» **Text passage**:
━━━━━━━━━━━━━━━━━━━━

Mr Higgins, who is not contesting the next general election, released his own literature describing Sinn Fein's claims as being part of a dirty tricks campaign.
"Unfortunately Sinn Fein are distributing a leaflet that falsely states their support and tries to diminish Ruth (Coppinger)," Mr Higgins wrote.
"In the last by-election, Sinn Fein got 8.9pc but Ruth got 21pc. This by-election is a choice between Fianna Fail or Ruth, who is fighting for a better future for us all. Sinn Fein will not be forgiven by people if they engage in dirty tricks and as a result Fianna Fail gets elected."
Speaking to the Irish Independent last night, Mr Higgins said he took serious issue" with what he called "blatant dishonesty".
He said: "Sinn Fein is using poll figures nationally to pretend that their standing in Dublin West is equally high. What they are doing could facilitate a Fianna Fail comeback and they won't be forgiven for that."
Mr Donnelly last night defended the leaflet: "We stand over what we said. Sinn Fein is the only real alternative to the current establishment's austerity agenda. We believe that we are in with a real chance of securing the seat in the area and the response from constituents indicates to me that people are desperate for change and Sinn Fein will be that change."
The by-election is hotly contested, with a number of candidates in with a chance of securing the seat. The result will be strongly shaped by transfers and whether a high turnout is recorded.

━━━━━━━━━━━━━━━━━━━━

» **What you need to do**:
**a.** Translate this sentence from the by-election passage into Spanish: "The by-election is hotly contested, with a number of candidates in with a chance of securing the seat."
**b.** Answer these questions from the by-election passage:
(i) According to Mr Higgins, what percentage did Sinn Fein get in the last by-election?
(ii) Which newspaper did Mr Higgins speak to last night?
(iii) What two things will strongly shape the result of the by-election?
**c.** Retype the part of the by-election passage between "Speaking to the" and "turnout is recorded.", inclusive.
The items are not needed for what is asked here.

» **Listed records**:
━━━━━━━━━━━━━━━━━━━━

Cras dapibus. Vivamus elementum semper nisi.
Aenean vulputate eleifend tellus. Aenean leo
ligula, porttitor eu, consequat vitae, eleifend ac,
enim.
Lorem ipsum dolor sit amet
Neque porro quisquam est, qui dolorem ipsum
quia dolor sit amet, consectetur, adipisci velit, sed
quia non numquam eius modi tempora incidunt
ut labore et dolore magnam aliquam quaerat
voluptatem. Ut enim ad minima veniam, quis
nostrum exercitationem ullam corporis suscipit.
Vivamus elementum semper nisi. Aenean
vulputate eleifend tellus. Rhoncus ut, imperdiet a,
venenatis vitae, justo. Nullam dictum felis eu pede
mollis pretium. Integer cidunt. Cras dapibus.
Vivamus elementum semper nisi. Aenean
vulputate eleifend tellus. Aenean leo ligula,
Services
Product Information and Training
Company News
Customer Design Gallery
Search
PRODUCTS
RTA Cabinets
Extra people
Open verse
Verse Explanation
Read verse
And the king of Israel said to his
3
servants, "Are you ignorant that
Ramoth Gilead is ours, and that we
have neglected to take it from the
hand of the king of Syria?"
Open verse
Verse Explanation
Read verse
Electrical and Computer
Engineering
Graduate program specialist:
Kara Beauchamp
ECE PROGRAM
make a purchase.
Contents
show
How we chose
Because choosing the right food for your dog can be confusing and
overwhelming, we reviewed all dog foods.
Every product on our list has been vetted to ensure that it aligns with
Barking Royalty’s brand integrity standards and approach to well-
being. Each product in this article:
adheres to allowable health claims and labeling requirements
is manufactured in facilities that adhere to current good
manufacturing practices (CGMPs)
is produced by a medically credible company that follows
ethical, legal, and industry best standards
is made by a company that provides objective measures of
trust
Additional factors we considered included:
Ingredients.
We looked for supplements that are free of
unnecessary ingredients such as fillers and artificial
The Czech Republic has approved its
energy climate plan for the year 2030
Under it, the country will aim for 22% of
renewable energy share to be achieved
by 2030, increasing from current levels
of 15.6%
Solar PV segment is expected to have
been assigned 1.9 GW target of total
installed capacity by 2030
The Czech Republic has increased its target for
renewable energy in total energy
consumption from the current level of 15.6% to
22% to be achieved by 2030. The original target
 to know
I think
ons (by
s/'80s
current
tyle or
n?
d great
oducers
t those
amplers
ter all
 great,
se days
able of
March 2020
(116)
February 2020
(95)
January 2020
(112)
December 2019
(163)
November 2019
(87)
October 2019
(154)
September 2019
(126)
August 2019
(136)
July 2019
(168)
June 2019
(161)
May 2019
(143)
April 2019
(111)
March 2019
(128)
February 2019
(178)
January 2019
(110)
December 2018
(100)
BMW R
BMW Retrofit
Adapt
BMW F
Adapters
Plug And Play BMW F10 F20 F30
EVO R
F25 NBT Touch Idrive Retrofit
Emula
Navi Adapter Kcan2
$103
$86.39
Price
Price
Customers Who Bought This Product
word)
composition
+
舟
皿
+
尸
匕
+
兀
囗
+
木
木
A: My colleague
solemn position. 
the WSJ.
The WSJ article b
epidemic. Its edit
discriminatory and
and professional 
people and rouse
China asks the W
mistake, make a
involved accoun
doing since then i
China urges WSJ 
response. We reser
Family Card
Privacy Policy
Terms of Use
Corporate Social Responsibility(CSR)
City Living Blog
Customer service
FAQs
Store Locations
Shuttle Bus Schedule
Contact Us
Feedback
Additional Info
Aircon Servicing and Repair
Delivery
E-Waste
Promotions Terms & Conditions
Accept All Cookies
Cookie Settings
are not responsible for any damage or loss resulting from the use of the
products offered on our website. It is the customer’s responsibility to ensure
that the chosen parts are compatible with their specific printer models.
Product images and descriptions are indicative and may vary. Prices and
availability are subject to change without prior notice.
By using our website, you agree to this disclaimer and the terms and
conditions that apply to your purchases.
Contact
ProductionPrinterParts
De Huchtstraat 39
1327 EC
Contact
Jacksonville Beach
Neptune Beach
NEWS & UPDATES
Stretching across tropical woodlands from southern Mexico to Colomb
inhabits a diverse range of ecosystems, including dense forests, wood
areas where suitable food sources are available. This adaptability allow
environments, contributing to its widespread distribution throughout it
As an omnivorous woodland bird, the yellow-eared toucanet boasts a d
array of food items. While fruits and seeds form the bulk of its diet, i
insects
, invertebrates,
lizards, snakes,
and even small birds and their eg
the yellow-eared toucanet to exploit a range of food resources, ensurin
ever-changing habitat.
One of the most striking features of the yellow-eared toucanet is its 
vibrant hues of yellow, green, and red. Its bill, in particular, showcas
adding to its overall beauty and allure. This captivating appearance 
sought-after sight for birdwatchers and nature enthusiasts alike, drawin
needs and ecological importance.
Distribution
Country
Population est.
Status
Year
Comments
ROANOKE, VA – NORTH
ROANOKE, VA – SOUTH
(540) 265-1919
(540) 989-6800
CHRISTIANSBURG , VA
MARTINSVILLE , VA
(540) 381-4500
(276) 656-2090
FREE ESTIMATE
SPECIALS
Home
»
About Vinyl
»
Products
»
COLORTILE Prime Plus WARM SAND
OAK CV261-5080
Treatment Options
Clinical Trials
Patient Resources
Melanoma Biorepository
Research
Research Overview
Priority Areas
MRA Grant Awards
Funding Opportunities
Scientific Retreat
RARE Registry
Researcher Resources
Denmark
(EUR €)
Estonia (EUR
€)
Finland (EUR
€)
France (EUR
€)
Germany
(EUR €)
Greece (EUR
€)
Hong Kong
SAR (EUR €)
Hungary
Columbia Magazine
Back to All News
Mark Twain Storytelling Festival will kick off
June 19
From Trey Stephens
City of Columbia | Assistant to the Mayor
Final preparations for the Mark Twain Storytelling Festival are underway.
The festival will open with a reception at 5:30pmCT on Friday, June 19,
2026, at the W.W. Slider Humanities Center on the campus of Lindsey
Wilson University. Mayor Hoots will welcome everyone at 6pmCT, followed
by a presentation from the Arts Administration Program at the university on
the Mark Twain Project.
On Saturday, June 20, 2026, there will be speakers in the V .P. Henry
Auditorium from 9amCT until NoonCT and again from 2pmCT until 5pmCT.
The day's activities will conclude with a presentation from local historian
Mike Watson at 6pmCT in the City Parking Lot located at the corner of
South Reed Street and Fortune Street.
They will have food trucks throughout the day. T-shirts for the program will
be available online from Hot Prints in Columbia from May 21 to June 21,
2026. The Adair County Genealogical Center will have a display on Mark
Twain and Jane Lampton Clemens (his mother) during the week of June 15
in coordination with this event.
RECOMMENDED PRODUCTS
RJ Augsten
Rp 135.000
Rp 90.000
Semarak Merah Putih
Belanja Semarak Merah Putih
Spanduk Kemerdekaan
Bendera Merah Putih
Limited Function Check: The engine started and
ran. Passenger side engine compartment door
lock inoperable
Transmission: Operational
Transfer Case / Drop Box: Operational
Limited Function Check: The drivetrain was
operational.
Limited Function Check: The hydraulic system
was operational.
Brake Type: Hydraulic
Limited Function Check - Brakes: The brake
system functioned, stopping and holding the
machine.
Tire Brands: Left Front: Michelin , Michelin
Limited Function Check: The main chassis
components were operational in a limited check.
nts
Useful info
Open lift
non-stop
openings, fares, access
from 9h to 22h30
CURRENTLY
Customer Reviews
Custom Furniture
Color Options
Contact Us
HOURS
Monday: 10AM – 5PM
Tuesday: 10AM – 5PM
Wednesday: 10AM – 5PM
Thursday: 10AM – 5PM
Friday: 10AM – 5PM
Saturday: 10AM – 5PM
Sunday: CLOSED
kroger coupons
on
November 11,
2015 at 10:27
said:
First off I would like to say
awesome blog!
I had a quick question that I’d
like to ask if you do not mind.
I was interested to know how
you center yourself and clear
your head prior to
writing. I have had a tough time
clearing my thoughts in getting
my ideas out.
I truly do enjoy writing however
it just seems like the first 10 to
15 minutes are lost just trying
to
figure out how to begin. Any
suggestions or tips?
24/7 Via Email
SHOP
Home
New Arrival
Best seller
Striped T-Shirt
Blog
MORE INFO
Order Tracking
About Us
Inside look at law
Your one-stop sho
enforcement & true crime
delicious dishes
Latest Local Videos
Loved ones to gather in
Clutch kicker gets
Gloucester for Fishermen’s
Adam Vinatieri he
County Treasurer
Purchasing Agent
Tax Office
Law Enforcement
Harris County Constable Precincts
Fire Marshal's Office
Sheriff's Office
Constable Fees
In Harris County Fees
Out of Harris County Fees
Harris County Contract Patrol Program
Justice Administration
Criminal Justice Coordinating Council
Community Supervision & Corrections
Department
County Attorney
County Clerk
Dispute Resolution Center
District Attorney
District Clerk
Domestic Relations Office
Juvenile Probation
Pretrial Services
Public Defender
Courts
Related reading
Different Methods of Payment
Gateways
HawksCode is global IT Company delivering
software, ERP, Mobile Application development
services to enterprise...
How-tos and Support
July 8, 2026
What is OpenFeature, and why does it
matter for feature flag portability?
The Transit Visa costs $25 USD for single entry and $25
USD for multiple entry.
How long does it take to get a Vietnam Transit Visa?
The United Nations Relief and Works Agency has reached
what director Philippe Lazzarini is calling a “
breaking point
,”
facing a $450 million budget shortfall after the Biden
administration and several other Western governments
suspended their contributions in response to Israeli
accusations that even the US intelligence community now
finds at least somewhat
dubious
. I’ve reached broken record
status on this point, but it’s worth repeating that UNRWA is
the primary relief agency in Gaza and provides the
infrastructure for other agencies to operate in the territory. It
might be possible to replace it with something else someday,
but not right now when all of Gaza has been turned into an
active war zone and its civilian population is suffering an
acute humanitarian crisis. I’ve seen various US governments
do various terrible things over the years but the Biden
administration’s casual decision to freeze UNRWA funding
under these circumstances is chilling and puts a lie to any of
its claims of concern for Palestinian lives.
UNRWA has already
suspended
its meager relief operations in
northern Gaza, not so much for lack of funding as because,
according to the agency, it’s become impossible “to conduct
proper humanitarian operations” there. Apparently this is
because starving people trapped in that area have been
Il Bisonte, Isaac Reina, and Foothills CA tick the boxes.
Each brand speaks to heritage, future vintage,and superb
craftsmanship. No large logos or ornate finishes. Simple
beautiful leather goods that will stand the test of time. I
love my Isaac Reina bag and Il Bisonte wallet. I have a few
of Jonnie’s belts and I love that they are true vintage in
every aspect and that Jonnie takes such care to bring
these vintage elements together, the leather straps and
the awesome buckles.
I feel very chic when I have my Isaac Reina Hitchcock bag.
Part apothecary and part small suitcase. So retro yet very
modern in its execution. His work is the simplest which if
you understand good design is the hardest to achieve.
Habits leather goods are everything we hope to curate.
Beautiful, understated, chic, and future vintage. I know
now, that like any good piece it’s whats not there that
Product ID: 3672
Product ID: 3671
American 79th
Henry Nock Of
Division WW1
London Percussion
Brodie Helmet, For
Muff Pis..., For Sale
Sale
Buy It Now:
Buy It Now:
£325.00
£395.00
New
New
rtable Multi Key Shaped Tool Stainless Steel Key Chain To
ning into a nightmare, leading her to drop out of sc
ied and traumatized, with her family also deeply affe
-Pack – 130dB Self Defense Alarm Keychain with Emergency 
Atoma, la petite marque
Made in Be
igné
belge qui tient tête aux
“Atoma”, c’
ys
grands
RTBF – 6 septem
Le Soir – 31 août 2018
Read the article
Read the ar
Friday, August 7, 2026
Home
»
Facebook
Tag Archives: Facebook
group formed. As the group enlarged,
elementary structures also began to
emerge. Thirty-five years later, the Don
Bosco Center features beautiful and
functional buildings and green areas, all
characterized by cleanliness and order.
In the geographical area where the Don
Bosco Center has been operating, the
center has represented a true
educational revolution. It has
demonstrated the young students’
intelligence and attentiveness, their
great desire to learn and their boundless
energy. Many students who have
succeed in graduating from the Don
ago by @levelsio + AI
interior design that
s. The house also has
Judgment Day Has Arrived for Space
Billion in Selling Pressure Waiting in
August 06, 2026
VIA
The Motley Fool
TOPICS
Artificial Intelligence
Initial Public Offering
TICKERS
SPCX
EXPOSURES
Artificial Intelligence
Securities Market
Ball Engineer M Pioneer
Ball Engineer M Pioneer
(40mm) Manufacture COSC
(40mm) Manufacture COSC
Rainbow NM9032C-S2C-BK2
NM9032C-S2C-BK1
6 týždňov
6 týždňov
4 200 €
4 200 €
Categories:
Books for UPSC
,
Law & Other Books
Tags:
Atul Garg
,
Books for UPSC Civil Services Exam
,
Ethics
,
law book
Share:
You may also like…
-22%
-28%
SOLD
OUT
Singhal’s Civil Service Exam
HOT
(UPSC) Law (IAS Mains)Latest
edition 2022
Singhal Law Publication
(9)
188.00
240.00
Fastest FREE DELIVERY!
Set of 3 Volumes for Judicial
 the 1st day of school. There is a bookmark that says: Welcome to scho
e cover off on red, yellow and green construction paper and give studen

━━━━━━━━━━━━━━━━━━━━

» **Written responses**:
**a.** Las elecciones parciales están muy reñidas, con varios candidatos con posibilidades de obtener el escaño.

**b.**
(i) 8.9pc
(ii) The Irish Independent
(iii) Transfers and whether a high turnout is recorded

**c.**
Speaking to the Irish Independent last night, Mr Higgins said he took serious issue" with what he called "blatant dishonesty".
He said: "Sinn Fein is using poll figures nationally to pretend that their standing in Dublin West is equally high. What they are doing could facilitate a Fianna Fail comeback and they won't be forgiven for that."
Mr Donnelly last night defended the leaflet: "We stand over what we said. Sinn Fein is the only real alternative to the current establishment's austerity agenda. We believe that we are in with a real chance of securing the seat in the area and the response from constituents indicates to me that people are desperate for change and Sinn Fein will be that change."
The by-election is hotly contested, with a number of candidates in with a chance of securing the seat. The result will be strongly shaped by transfers and whether a high turnout is recorded.